Output now looks like this:
[collecting generation 1 into generation 2...1155.791M->1150.998M in 2.082ms]
[collecting generation 0 into generation 1...1159.033M->1154.305M in 0.301ms]
[collecting generation 0 into generation 1...1162.332M->1157.612M in 0.304ms]
[collecting generation 0 into generation 1...1165.639M->1160.919M in 0.299ms]
[collecting generation 4 into generation 4...1168.947M->319.112M in 153.469ms]
[collecting generation 0 into generation 1...327.144M->322.417M in 0.399ms]
[collecting generation 0 into generation 1...330.449M->325.724M in 0.414ms]
I switched to floating point arithmetic, hoping that's okay.
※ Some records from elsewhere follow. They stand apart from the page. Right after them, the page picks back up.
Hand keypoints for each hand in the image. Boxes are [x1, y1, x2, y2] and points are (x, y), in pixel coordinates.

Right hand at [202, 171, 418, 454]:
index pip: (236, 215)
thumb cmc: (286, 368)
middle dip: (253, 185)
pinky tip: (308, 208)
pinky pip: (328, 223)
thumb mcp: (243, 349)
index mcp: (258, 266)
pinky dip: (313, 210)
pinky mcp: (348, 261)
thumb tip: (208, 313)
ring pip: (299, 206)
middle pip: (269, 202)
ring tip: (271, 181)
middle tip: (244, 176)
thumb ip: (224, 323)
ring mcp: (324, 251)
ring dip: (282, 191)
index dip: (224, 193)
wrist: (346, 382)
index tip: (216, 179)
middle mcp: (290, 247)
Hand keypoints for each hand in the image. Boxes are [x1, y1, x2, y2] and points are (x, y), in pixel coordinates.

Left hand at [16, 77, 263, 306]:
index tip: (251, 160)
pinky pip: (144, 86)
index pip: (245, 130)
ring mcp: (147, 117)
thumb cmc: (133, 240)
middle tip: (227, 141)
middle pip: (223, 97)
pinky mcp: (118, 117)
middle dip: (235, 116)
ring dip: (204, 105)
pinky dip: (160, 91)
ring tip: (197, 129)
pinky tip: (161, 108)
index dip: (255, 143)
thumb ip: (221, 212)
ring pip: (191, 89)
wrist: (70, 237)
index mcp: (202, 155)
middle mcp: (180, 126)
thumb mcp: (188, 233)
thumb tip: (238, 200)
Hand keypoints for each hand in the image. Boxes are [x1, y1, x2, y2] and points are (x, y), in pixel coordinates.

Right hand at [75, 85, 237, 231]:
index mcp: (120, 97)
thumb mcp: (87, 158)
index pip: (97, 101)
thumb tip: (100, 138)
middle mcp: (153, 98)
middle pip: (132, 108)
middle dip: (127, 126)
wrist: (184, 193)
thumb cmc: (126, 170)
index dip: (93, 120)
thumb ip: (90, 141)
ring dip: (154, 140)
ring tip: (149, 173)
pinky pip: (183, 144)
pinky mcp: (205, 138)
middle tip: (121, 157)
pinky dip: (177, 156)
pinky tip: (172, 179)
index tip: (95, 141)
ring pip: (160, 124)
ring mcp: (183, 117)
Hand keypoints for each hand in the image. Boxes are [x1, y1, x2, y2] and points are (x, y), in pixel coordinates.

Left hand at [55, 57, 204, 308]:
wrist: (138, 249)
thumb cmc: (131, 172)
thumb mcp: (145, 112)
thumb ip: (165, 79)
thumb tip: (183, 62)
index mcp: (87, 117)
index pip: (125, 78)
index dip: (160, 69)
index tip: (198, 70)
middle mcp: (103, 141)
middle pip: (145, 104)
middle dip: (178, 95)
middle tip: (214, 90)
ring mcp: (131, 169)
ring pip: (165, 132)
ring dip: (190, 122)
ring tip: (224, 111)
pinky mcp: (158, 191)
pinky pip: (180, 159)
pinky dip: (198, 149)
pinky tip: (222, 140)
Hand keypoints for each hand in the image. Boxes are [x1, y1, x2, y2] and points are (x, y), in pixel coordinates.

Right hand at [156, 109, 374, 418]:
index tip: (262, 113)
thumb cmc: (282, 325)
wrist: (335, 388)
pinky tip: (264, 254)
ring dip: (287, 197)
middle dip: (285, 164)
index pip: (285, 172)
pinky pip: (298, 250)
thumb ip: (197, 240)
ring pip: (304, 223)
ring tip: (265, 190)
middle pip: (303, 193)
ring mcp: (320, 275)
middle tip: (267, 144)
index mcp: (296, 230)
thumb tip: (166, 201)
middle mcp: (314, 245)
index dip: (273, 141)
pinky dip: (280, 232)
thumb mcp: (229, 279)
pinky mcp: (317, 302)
I think the before/after heap sizes are more informative than the amount of reclaimed memory. (It's what other GCs prints.) It also sidesteps the issue whether the reclaimed memory can go negative.
I'm going to add a LOG
entry once the NOP change has been merged.
I'm not enthusiastic about using floating-point arithmetic for such things because I have to think about whether it can cause problems. In this case I don't think so, but it would be safer to stick with exact arithmetic. You can still use "~,3f"
to format an exact rational number, though I think it would be better to use at most as many digits to the right of the decimal point as necessary to get three significant places. If this seems ugly, I would go back to my original idea of using K, M, G, and T as appropriate and let output-processing scripts deal with it.
More importantly, I think it would be more informative to see how many bytes of the bytes actually subject to collection (i.e., those in the collected generations) were reclaimed (or retained). Getting that is a bit more involved than I described earlier. To compute the bytes subject to collection, I think you'll need to sum the bytes allocated in the collected generations before calling do-gc
, say via (do ([i 0 (fx+ i 1)] [n 0 (+ n (bytes-allocated i))]) ((fx> i g) n))
. To compute the bytes reclaimed you can use the existing logic, i.e., subtract (bytes-allocated)
before do-gc
from (bytes-allocated)
after, since any reclaimed bytes have to have come from the collected generations.
Following up on Kent's last message, are you still interesting in moving forward with this PR?
@fweimer, I'm going to close this pull request for now. You're welcome to post a follow-up message to this request if you'd like to continue to work on it.